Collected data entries
▬▬▬▬▬▬

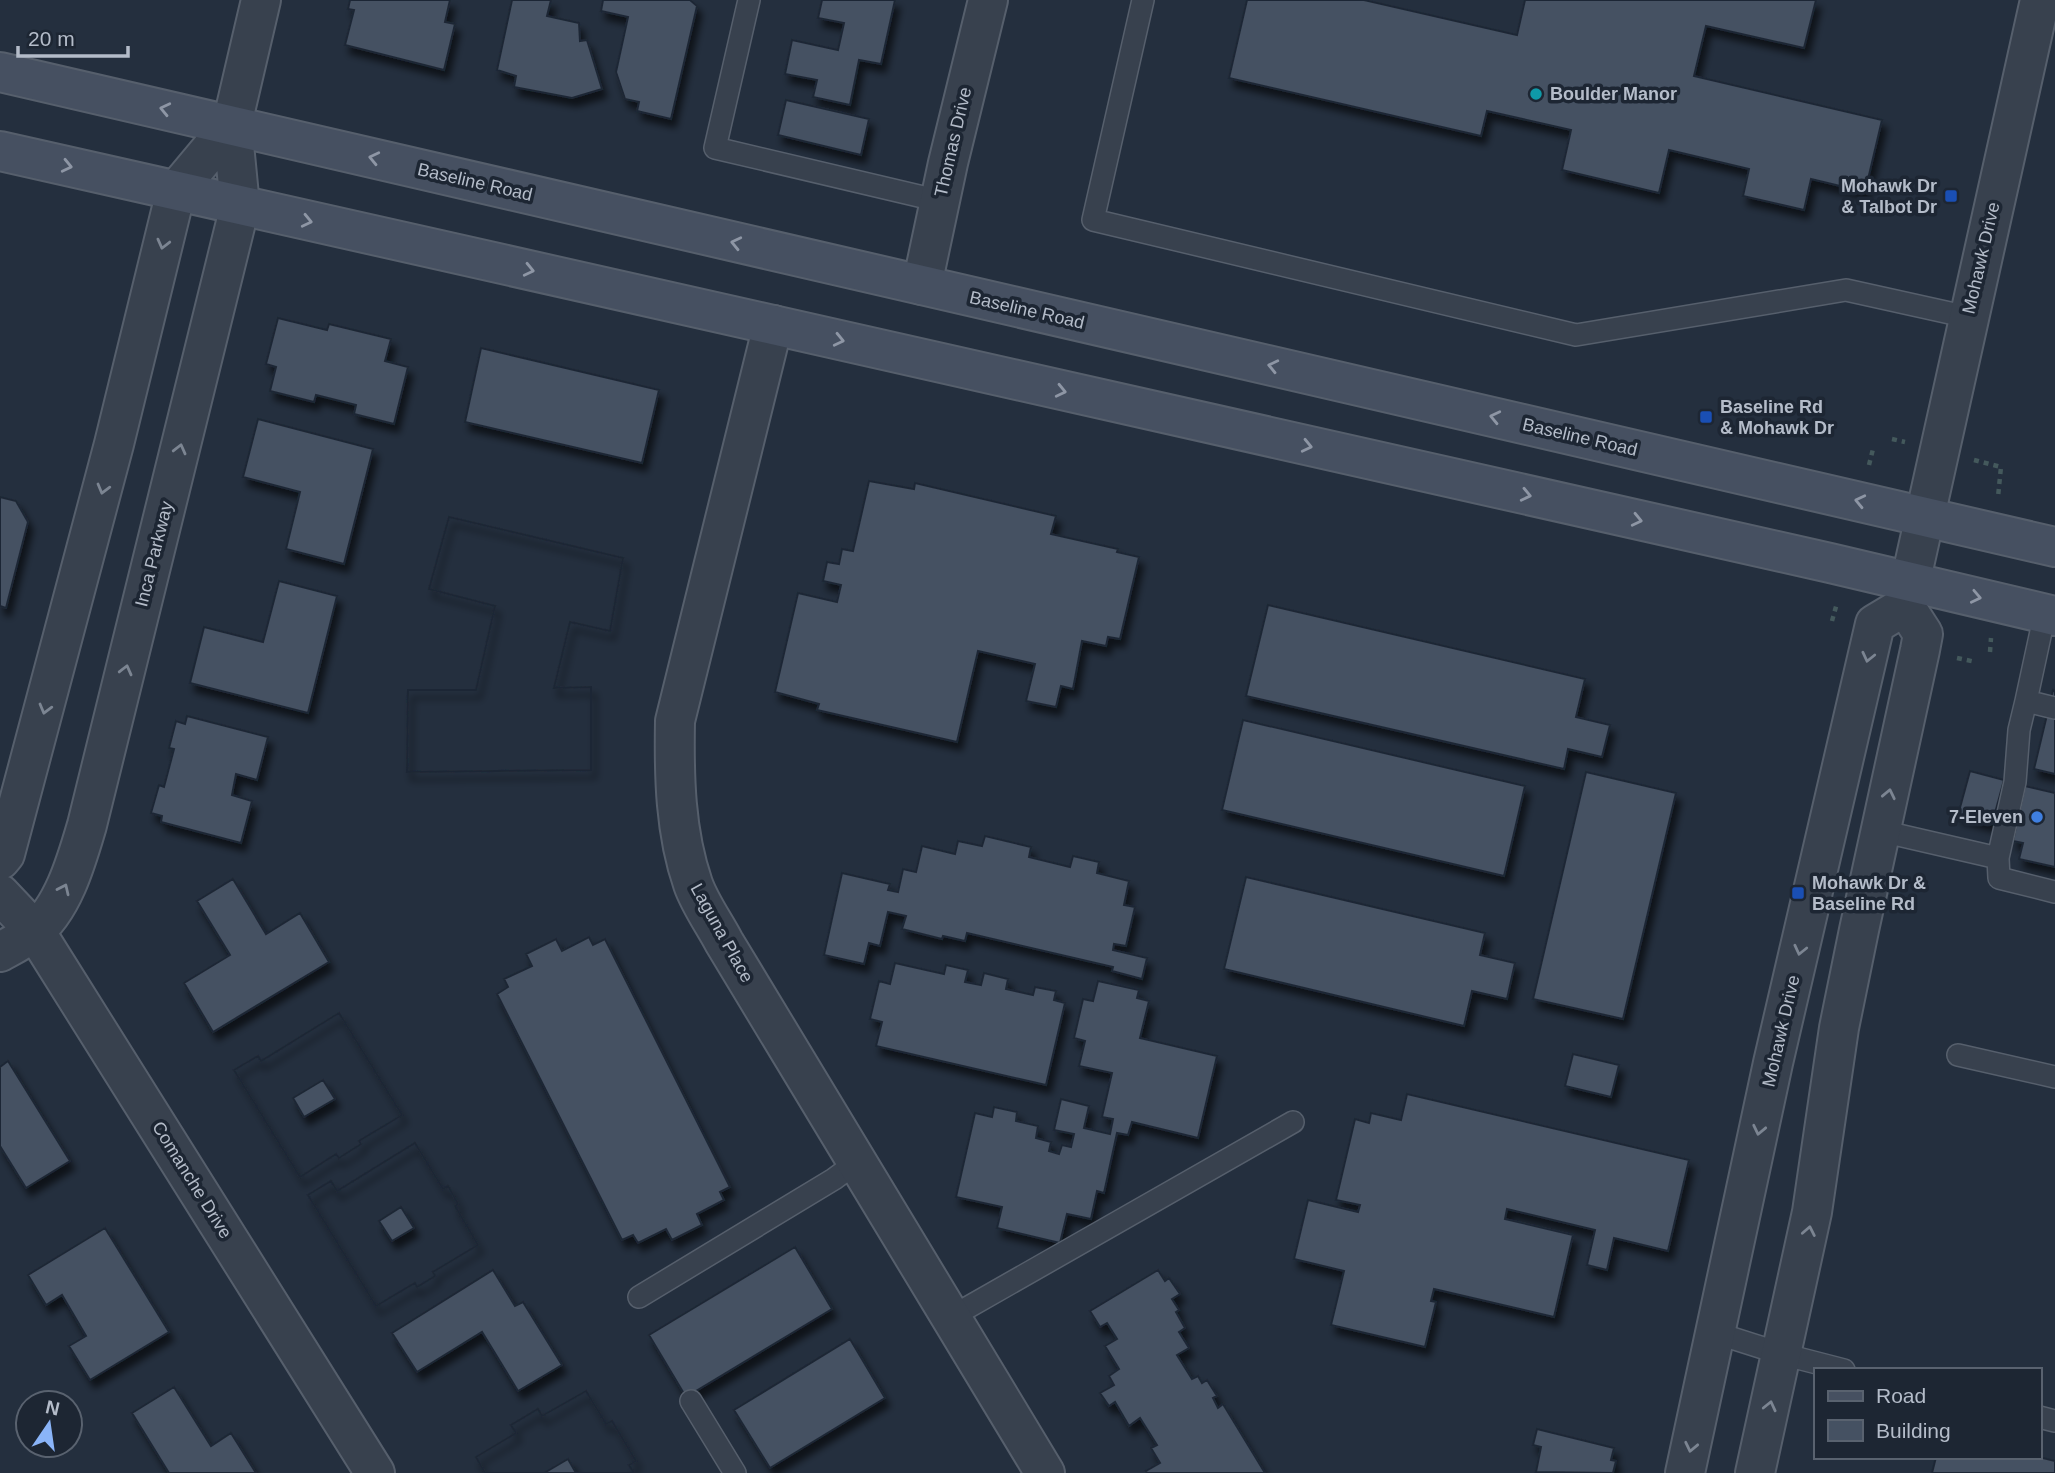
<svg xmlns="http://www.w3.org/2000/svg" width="2055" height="1473" font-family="Arial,sans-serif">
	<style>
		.building { fill: #455162; stroke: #1f2835; stroke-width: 2; fill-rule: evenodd; filter: url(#shadow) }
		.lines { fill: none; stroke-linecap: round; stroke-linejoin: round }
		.service-casing { stroke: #565f6c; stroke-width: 24 }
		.minor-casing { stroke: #565f6c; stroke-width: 42 }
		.secondary-casing { stroke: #565f6c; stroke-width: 42 }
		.path { stroke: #44595c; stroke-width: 4.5; stroke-dasharray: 5 5; stroke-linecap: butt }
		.service { stroke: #38414e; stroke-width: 21 }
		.minor { stroke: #38414e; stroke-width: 38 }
		.secondary { stroke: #465061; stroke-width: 38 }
		.oneway { stroke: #8e96a5 }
		.oneway2 { stroke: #7c8592 }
		.culture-dot { fill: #0f9aa8; stroke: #1d2633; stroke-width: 2.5 }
		.transit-dot { fill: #1a4fb4; stroke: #1d2633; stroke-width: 2.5 }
		.shop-dot { fill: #3f7fe0; stroke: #1d2633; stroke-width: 2.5 }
		.labels { text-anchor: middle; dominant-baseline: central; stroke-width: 7; stroke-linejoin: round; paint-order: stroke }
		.poi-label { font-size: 18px; font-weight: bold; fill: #b4bcc9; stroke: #1d2633; text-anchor: start }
		.street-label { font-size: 18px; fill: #b4bcc9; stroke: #1d2633 }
	</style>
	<defs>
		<filter id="shadow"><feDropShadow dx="4.5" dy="8" stdDeviation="3.5" flood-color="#0009"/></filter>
	</defs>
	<rect width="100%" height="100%" fill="#242f3e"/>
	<path class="building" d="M350,0h100l-5,22 10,2 -11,46 -99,-25 9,-35 -6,-1z
		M512,0h39l-4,16 32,7 1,18 7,-1 15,49 -30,9 -58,-11 2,-11 -19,-6z
		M603,0h87l7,6 -26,113 -34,-8 2,-9 -14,-3 -9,-27 12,-55 -27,-6z
		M822,0h73l-14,64 -22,-4 -9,45 -37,-8 4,-17 -32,-6 7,-34 46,10 6,-27 -26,-5z
		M1247,0h117l153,35 8,-35h291l-12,48 -98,-22 -12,50 188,44 -17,72 -54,-13 -7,31 -61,-14 6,-27 -80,-19 -10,43 -97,-23 9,-40 -84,-19 -6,25 -252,-58z
		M786,100l83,19 -8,36 -83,-20z
		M278,318l49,12 2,-6 62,15 -6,22 23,6 -14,57 -40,-10 2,-9 -40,-10 -2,7 -44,-11 6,-24 -10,-3z
		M481,348l178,42 -17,73 -177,-41z
		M258,419l115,30 -29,115 -58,-15 14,-57 -57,-15z
		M869,481l45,8 1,-6 141,33 -5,18 67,15 -1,3 22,5 -19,82 -12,-2 -2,9 -24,-5 -9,48 -12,-3 -5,21 -30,-6 9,-37 -57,-13 -21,91 -140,-32 2,-6 -44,-12 23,-99 39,9 4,-17 -18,-4 4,-19 12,2 3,-15 11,2z
		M0,497l16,4 12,21 -22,86 -6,-2z
		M449,517l174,41 -13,73 -40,-9 -16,66 37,-1v83l-184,2 1,-82h68l19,-84 -66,-17z
		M449,517l174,41 -13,73 -40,-9 -16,66 37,-1v83l-184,2 1,-82h68l19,-84 -66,-17z
		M279,581l58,15 -29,117 -118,-30 14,-56 59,15z
		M1268,605l317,74 -9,38 34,8 -8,32 -34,-8 -4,20 -318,-73z
		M2053,690l2,1v83l-21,-5z
		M187,716l81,21 -11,43 -21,-6 -4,21 20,6 -11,42 -80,-21 1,-6 -11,-3 8,-28 5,2 10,-38 -5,-1 7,-27 9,3z
		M1243,720l282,66 -21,90 -282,-66z
		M1970,771l34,9 -12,44 -34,-9z
		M1586,772l90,21 -53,226 -90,-20z
		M2025,786l30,7v74l-36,-8 4,-16 -10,-2z
		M985,836l46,11 -2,10 41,10 3,-11 26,6 -2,11 32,8 -5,24 11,2 -9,39 -12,-2 -1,6 34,8 -5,21 -30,-8 1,-4 -146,-34 -2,8 -22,-5 -1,3 -40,-10 4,-13 -18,-4 -8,34 -11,-3 -5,21 -40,-9 18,-82 48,11 -2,6 10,2 5,-23 13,3 6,-26 33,8 3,-13 24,5z
		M1246,877l239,56 -5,22 35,8 -8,36 -35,-8 -8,35 -240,-57z
		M233,879l33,55 34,-21 29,49 -116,70 -29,-49 46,-28 -33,-54z
		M589,937l4,8 12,-6 125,248 -10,5 4,8 -27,14 5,11 -30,15 -6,-11 -28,14 -5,-8 -11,5 -125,-246 11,-7 -4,-8 28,-13 -6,-12 30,-15 6,12z
		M895,963l49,11 2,-9 22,5 -3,12 16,3 3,-12 24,6 -2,10 27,6 2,-8 21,4 -2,9 11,3 -19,82 -170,-39 6,-24 -12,-3 9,-38 11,3z
		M1098,981l41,9 -2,8 12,3 -9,37 77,18 -19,82 -66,-16 -4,13 -11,-2 -13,60 -7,-2 -6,28 -24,-5 -7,29 -63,-15 5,-21 -46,-10 19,-84 17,4 2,-10 23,5 -1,9 22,5 -2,12 15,4 -2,9 10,3 3,-9 9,2 3,-13 -20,-4 7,-31 28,7 -5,22 26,6 3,-15 -11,-2 10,-44 -33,-7 6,-25 -11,-3 9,-39 10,2z
		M339,1013l63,102 -43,26 2,3 -22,14 -3,-4 -36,23 -66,-107 24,-14 3,5zM323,1080l12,19 -31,18 -11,-19z
		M339,1013l63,102 -43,26 2,3 -22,14 -3,-4 -36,23 -66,-107 24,-14 3,5z
		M1573,1054l46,11 -8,32 -46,-11z
		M8,1061l62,100 -44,27 -26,-42v-79z
		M1407,1094l282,66 -21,91 -54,-13 -7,32 -20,-5 8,-35 -88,-21 -2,10 68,16 -19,82 -120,-28 -3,12 5,1 -11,45 -94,-22 13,-54 -50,-12 14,-59 50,12 2,-7 -24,-5 19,-81 14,4 2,-10 30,7z
		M415,1143l28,46 5,-3 10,18 -3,2 23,39 -45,27 2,4 -18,11 -2,-4 -39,23 -68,-111 23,-14 6,10zM401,1207l13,21 -22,13 -13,-20z
		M415,1143l28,46 5,-3 10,18 -3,2 23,39 -45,27 2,4 -18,11 -2,-4 -39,23 -68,-111 23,-14 6,10z
		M105,1228l64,104 -79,48 -21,-34 17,-10 -24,-41 -16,10 -18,-30z
		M795,1247l37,62 -146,88 -37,-62z
		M493,1270l22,36 8,-4 39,63 -44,26 -36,-59 -65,40 -25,-39z
		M1158,1270l7,11 4,-3 11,16 -8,5 7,11 -3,2 9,16 -6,4 10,16 -12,7 15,24 6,-3 4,7 5,-3 10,16 -4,2 5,10 5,-4 42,69h-118l-1,-2 14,-8 -9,-15 6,-3 -17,-27 -11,8 -14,-24 -6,4 -9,-13 14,-8 -5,-9 10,-7 -14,-23 12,-7 -10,-16 -7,4 -10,-16z
		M850,1339l35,59 -115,70 -36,-58z
		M174,1387l37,59 20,-13 25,40h-87l-37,-60z
		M586,1391l20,33 6,-3 24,40 -7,4 5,8h-58l-8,-14 -24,14h-59l-9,-16 40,-24 -5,-8 27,-16 4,7z
		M586,1391l20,33 6,-3 24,40 -7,4 5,8h-149l-9,-16 40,-24 -5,-8 27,-16 4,7z
		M1537,1429l77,19 -3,12 5,1 -3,12 -77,-1 5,-25 -8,-2z
		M1936,1457h103l16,4v12h-123z"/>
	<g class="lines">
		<g class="service-casing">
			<path id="service" d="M749,0l-34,148 225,53
				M1143,0l-50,220 483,115 270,-45 122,27
				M2045,613l-19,88 29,7
				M1881,831l117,27 1,20 56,14
				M1998,858l17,-76 4,-52 7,-29
				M1958,1055l97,22
				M639,1297l195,-118 23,-17
				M951,1317l342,-195
				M1716,1333l66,21 62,16
				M691,1401l44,72
				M2039,1417l16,4"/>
		</g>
		<g class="minor-casing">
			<path id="minor" d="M922,285l26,-122 40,-163
				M773,325l-98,396c-1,55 0,111 18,163 7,20 21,39 31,58l321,531
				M0,860l5,-6 109,-410 62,-253 56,-67
				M0,894l35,37 340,542
				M0,952c11,-6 23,-12 33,-20 30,-22 44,-73 54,-107l153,-619 -8,-82 29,-124
				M1685,1473l88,-410 102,-439 30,-18
				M1755,1473l57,-261 27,-184 20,-98 61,-280 3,-16 -18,-28 135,-606"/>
		</g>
		<g class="secondary-casing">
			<path id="secondary" d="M0,72l2055,475
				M0,151l1830,412 225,53"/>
		</g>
		<path class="path" d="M1892,439l13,3
			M1974,460l27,7 -3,30
			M1869,465l4,-16
			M1832,621l5,-18
			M1990,652l1,-14
			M1957,658l19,4"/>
		<use href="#service" class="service"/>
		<use href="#minor" class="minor"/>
		<use href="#secondary" class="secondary"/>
	</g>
	<defs><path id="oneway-chevron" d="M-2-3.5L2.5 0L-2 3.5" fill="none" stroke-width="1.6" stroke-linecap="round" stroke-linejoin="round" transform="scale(1.75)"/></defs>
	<g class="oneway">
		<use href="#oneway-chevron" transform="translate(165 109) rotate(-167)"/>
		<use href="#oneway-chevron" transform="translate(374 158) rotate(-167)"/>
		<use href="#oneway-chevron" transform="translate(67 166) rotate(13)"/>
		<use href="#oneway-chevron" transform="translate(307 221) rotate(13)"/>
		<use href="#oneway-chevron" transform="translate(736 243) rotate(-167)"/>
		<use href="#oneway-chevron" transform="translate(529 270) rotate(13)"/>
		<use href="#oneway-chevron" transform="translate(839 340) rotate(13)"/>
		<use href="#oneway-chevron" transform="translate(1273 366) rotate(-167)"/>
		<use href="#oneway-chevron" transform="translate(1061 391) rotate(13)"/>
		<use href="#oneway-chevron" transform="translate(1495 417) rotate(-167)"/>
		<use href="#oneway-chevron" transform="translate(1307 446) rotate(13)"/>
		<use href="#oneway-chevron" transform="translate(1526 495) rotate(13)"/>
		<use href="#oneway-chevron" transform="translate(1860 501) rotate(-167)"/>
		<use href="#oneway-chevron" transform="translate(1637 520) rotate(13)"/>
		<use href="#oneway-chevron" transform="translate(1976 597) rotate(12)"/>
	</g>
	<g class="oneway2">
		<use href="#oneway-chevron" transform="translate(163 244) rotate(104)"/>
		<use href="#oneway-chevron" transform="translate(180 449) rotate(-76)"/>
		<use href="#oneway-chevron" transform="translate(103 489) rotate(105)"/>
		<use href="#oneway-chevron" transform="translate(1868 657) rotate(103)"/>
		<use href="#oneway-chevron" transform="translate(126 670) rotate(-76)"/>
		<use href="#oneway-chevron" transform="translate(45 709) rotate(105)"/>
		<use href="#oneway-chevron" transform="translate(1889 794) rotate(-78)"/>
		<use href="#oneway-chevron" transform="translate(64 889) rotate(-65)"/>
		<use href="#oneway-chevron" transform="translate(1800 950) rotate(103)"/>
		<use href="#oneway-chevron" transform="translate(1759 1130) rotate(102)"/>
		<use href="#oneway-chevron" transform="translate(1809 1231) rotate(-79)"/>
		<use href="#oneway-chevron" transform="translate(1770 1406) rotate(-77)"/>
		<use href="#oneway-chevron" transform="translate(1691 1447) rotate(102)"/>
	</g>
	<circle class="culture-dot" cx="1536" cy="94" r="7"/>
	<g class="transit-dot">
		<rect x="1944" y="189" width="14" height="14" rx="3.5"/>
		<rect x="1699" y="410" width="14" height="14" rx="3.5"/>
		<rect x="1791" y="886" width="14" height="14" rx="3.5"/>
	</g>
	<circle class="shop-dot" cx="2037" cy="817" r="7"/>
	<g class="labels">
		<g class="poi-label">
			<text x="1550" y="94">Boulder Manor</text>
			<text x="1937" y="186" text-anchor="end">Mohawk Dr<tspan x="1937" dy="21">&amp; Talbot Dr</tspan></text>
			<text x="1720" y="407">Baseline Rd<tspan x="1720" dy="21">&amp; Mohawk Dr</tspan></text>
			<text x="2023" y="817" text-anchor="end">7-Eleven</text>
			<text x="1812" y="883">Mohawk Dr &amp;<tspan x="1812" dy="21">Baseline Rd</tspan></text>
		</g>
		<g class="street-label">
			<text transform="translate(953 142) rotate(-77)">Thomas Drive</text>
			<text transform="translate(475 182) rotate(13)">Baseline Road</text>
			<text transform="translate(1981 258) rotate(-77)">Mohawk Drive</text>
			<text transform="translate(1027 310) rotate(13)">Baseline Road</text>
			<text transform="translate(1580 437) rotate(13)">Baseline Road</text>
			<text transform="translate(154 554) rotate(-76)">Inca Parkway</text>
			<text transform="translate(722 933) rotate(61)">Laguna Place</text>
			<text transform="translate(1781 1031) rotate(-77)">Mohawk Drive</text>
			<text transform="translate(192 1180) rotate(58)">Comanche Drive</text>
		</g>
	</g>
	<rect x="1814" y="1368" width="228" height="91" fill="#1d2633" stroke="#59626f" stroke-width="2"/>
	<rect x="1828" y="1391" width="35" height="10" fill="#465061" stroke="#59626f" stroke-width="2"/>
	<text x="1876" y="1403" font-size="21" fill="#b4bcc9">Road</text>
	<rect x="1828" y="1420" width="35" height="21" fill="#455162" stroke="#59626f" stroke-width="2"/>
	<text x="1876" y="1438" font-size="21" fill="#b4bcc9">Building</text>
	<g transform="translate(49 1424) rotate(13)"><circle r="33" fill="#1d2633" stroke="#59626f" stroke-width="2"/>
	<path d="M0-5L12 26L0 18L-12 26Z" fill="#8ab4f8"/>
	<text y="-10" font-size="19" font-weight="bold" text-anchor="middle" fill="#b4bcc9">N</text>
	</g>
	<path d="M18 46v10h110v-10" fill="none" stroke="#b4bcc9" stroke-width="3.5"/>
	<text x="28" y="46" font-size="21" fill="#b4bcc9" stroke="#1d2633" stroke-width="5" paint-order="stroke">20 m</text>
</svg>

▬▬▬▬▬▬

*Task prompt*: Wherever a line of the data holds "lines", copy that line.

*Response area*:
		.lines { fill: none; stroke-linecap: round; stroke-linejoin: round }
	<g class="lines">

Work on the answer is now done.